Are you still here ? I think that I must do this : x<0 then absolute(x)=-x

and x>=0 then absolute(x)=x

5. Oct 4, 2015

### SammyS

Staff Emeritus

Case 1: x ≥ 0
If x ≥ 0, what is |x| ?

6. Oct 4, 2015

### astrololo

Then this means |x|=x

And if x<0 then this means |x|=-x

7. Oct 4, 2015

### SammyS

Staff Emeritus
Yes. That's the way to start each part.

8. Oct 4, 2015

### astrololo

Yeah, I was able to understand this.
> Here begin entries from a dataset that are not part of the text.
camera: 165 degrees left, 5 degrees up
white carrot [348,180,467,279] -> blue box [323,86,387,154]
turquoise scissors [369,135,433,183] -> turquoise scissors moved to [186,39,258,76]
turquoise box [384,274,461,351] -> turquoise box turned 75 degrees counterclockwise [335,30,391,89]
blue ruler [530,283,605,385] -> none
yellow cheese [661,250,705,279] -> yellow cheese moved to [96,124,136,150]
Here is what I did after :

|x|=x add x on each side

|x|+x=2x

divide by 2

(|x|+x)/2=x

Case 2 :

|x|=-x

|x|+x=x-x

|x|+x=0

Multiply by 1/2 by each side.

(|x|+x)/2=0

Is this correct ?

9. Oct 4, 2015

### SammyS

Staff Emeritus
Yes.

10. Oct 4, 2015

### astrololo

Ok, I guess that I must use my x<=0 inequality and replace the x.

(|x|+x)/2<=0

11. Oct 5, 2015

### Ray Vickson

No. You were asked to prove that
$$0 \leq \frac{x+|x|}{2} \leq |x|$$
Note that this is "$\geq 0$", not "$\leq 0$", but, of course, they are the same thing when you actually have "$= 0$".